15 listopada 1978 roku na drodze do Jeziora Żywieckiego wydarzyła się jedna z najtragiczniejszych katastrof drogowych w Polsce. W jednym momencie w wypadku dwóch autobusów zginęło 30 osób, w tym górnicy oraz ojciec Tomasza Adamka.
Do tragicznych wydarzeń doszło chwilę przed i chwilę po godzinie piątej nad ranem. Była 4:45, kiedy kierowany przez Józefa Adamka - ojca znanego pięściarza Tomasza Adamka - autobus wpadł w poślizg i spadł z wysokości 18 m z mostu w Wilczym Jarze blisko brzegu Jeziora Żywieckiego.
Do kolejnego tragicznego w skutkach wypadku, doszło 30 minut później.
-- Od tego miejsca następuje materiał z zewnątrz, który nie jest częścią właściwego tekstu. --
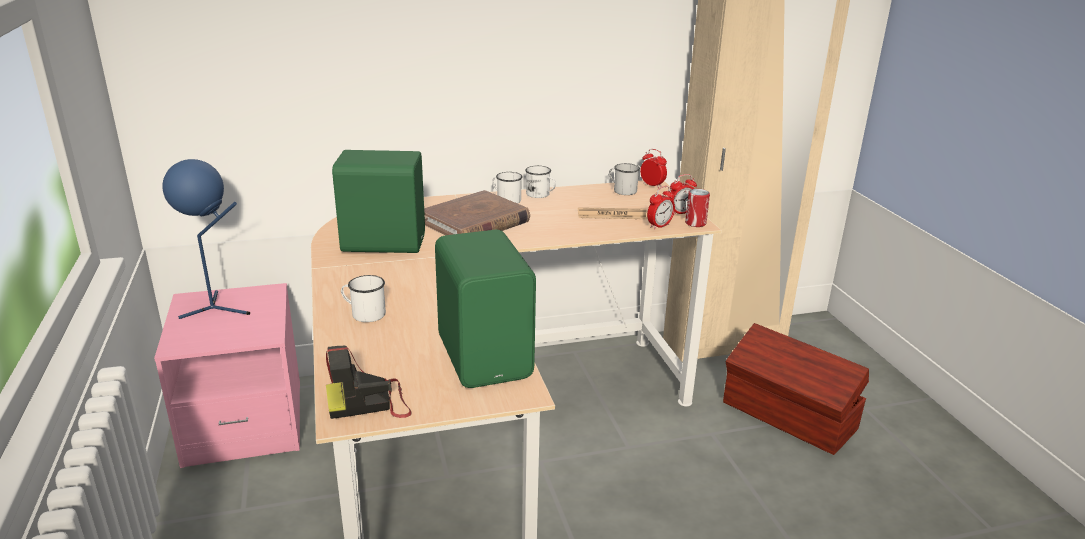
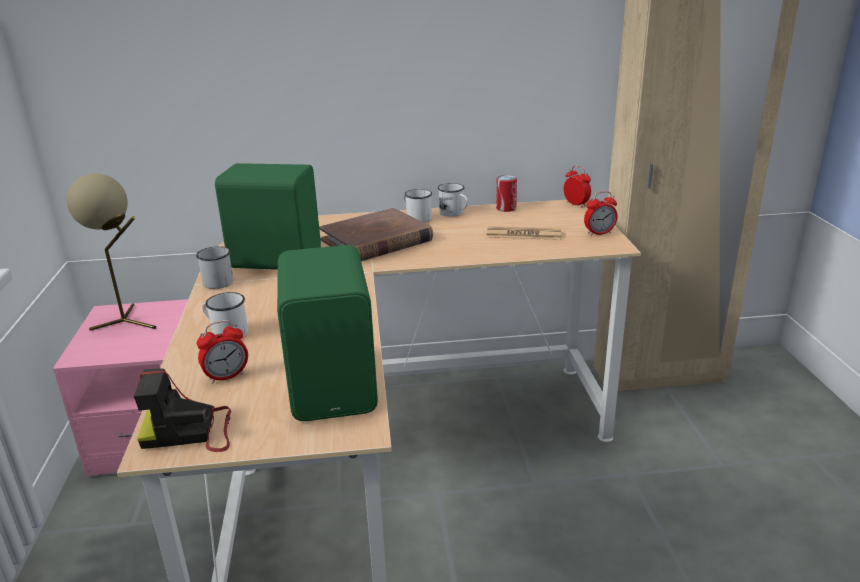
camera: 10 degrees right, 0 degrees up
blue table lamp [162,159,250,319] -> beige table lamp [66,174,156,331]
white mug [609,163,640,195] -> white mug moved to [196,246,234,289]
alarm clock [647,186,675,230] -> alarm clock moved to [197,320,248,384]
can [685,189,710,227] -> can moved to [496,175,517,212]
brown storage box [723,323,869,455] -> none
Kierowany przez Bolesława Zonia drugi autobus również wpadł w poślizg, po czym runął z wysokości 18 m z mostu wprost do Jeziora Żywieckiego i zatonął na głębokości 5 metrów.
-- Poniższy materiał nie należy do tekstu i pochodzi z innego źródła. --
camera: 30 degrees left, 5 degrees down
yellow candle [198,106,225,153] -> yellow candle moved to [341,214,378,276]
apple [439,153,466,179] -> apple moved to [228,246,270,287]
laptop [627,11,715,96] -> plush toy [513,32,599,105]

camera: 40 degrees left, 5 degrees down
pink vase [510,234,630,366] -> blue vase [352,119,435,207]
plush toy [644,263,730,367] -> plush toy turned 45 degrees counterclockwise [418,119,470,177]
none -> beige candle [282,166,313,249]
Do zdarzenia doszło, pomimo iż kilka osób machało do kierowcy, usiłując ostrzec go przed zagrożeniem. Prawdopodobnie w ciemnościach, nie zauważył usiłujących go ostrzec ludzi. Służby ratunkowe przyjechały na miejsce zdarzenia, po spadnięciu drugiego autobusu.
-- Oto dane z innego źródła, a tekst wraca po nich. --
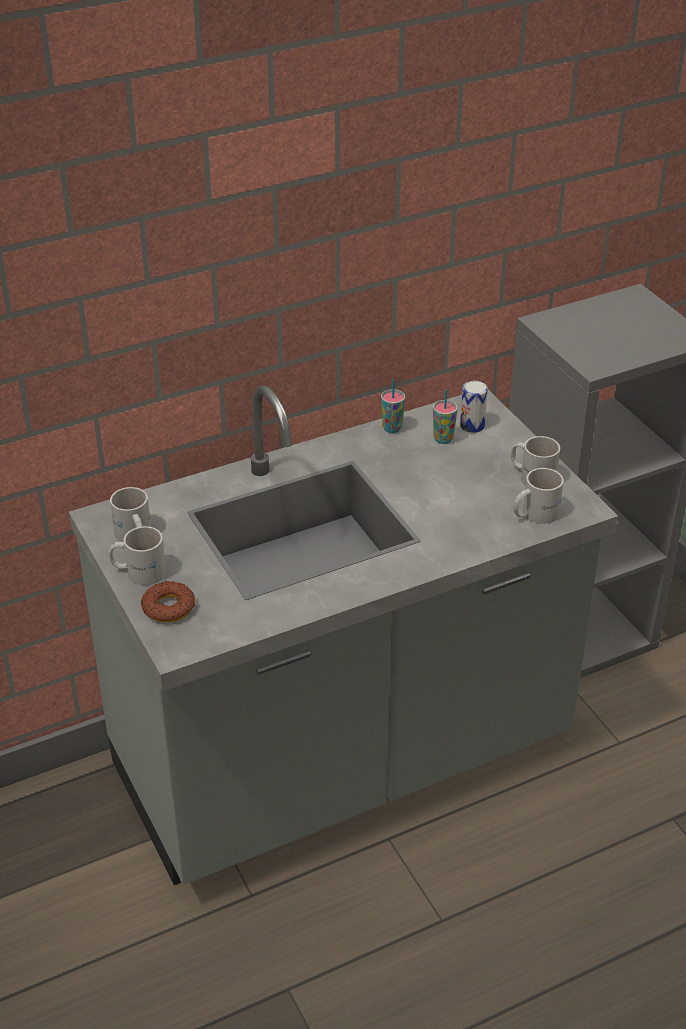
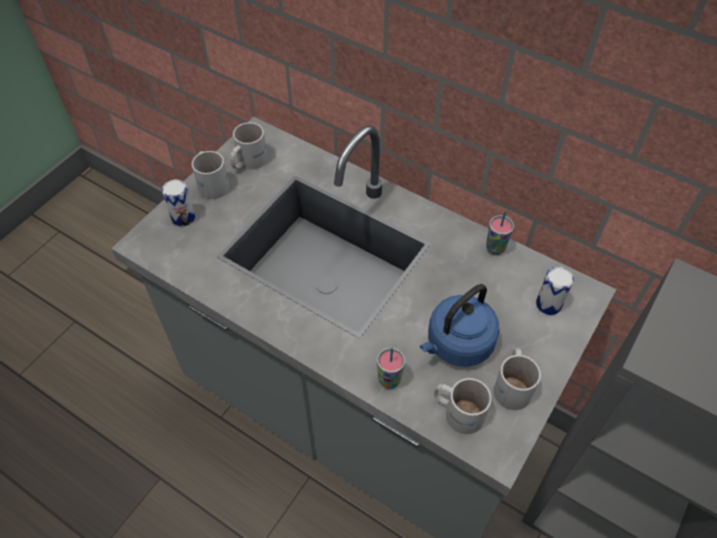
camera: 60 degrees right, 15 degrees up
donut [141,581,195,623] -> can [162,180,195,226]
cup [433,390,458,444] -> cup moved to [377,348,405,389]
none -> blue kettle [420,284,499,367]

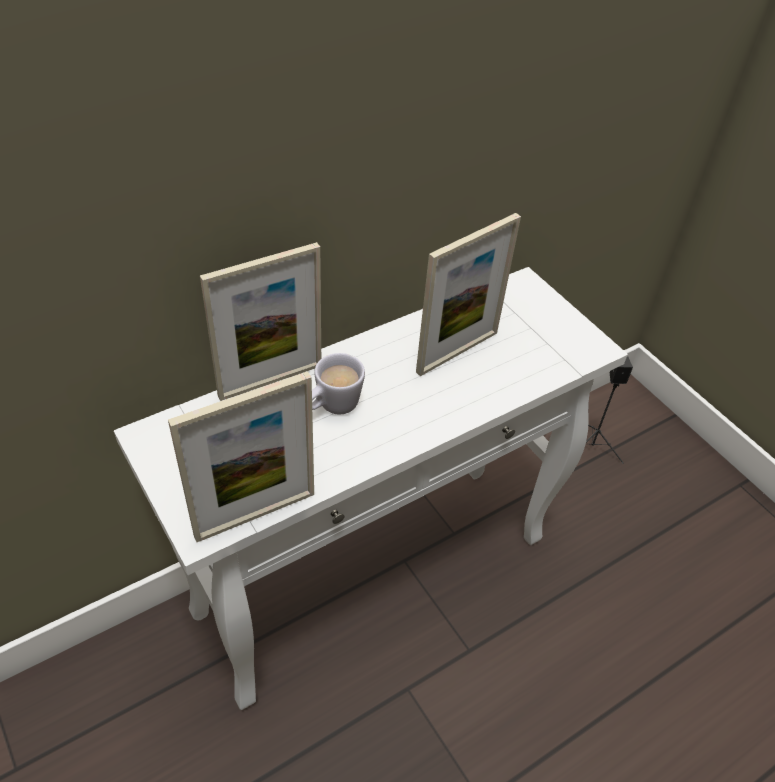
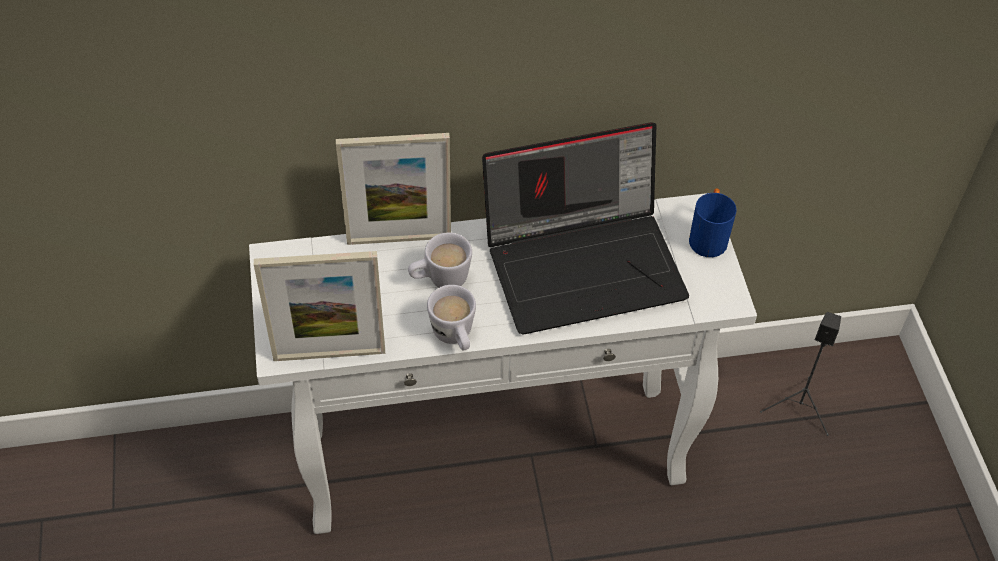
camera: 25 degrees right, 5 degrees up
picture frame [416,213,521,376] -> laptop [482,122,689,334]
none -> white mug [427,285,476,351]
none -> blue mug [689,188,737,257]

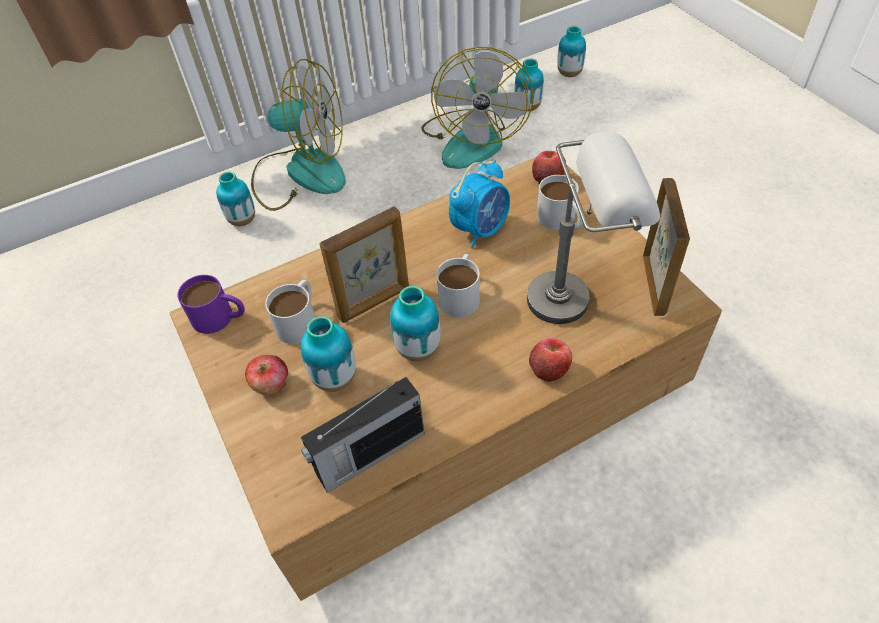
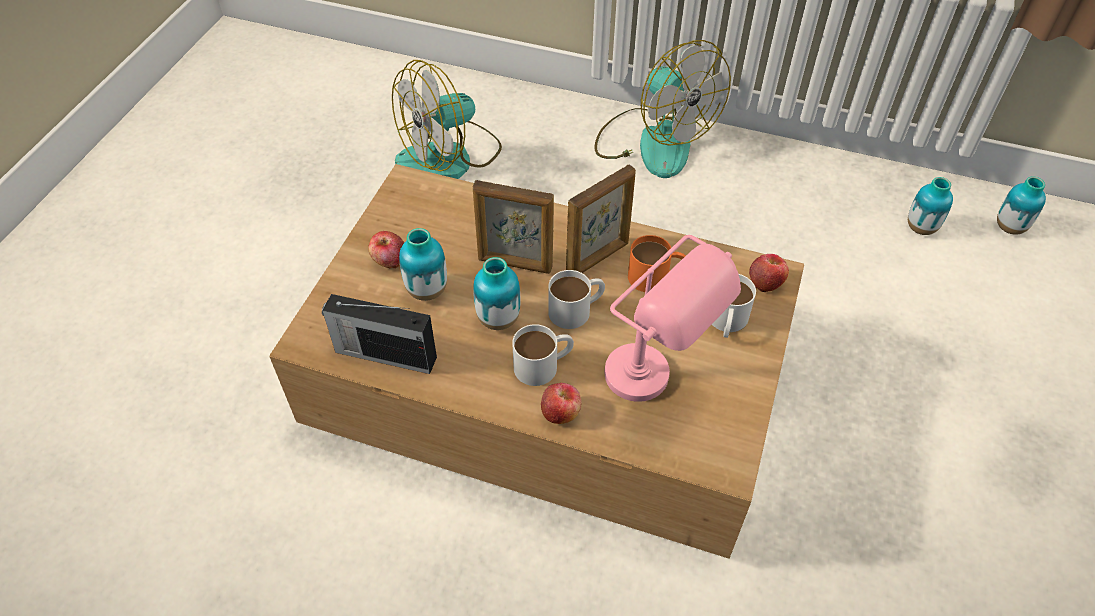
camera: 45 degrees right, 0 degrees up
purple mug [177,275,245,334] -> none
vase [216,172,255,226] -> none
white mug [265,280,315,344] -> white mug moved to [512,324,574,386]
fan [421,47,534,169] -> fan moved to [392,60,502,179]
alarm clock [449,160,510,249] -> orange mug [628,235,686,292]
grey table lamp [527,131,660,324] -> pink table lamp [605,235,741,402]
picture frame [643,178,690,316] -> picture frame moved to [566,165,636,273]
Na pomoc poszkodowanym ruszyli pasażerowie innych pojazdów, którym udało się wydobyć z rozbitego autobusu 9 żywych osób.
"Przyczyną katastrof drogowych było niezachowanie przez kierowców prędkości bezpiecznej (poniżej 30 km/godz.) w chwili wjazdu na most i właściwej techniki jazdy, […] co miało miejsce w szczególnie niekorzystnych warunkach atmosferycznych. W nocy temperatura spadła do minus 6 st. Celsjusza. Świadkowie mówili, że na drogach w pobliżu zbiorników wodnych „tworzyły się białe osady zamarzniętych kropel rosy” - można przeczytać w oficjalnym komunikacie PAP z tego zdarzenia.
Oficjalnie podane przyczyny do dzisiaj rodzą wiele spekulacji, włączając w to skutek wcześniejszego zderzenia lub próbę ominięcia innego samochodu stojącego wówczas na moście. Brakuje jednak jednoznacznych dowodów na te hipotezy.
Autobusami podróżowali górnicy zmierzający do kopalni KWK „Brzeszcze”, KWK „Mysłowice” oraz lędzińskiej KWK „Ziemowit”. Zginęło 27 górników, wdowa po zmarłym dwa tygodnie wcześniej w wypadku drogowym górniku kopalni „Brzeszcze” oraz dwóch kierowców PKS.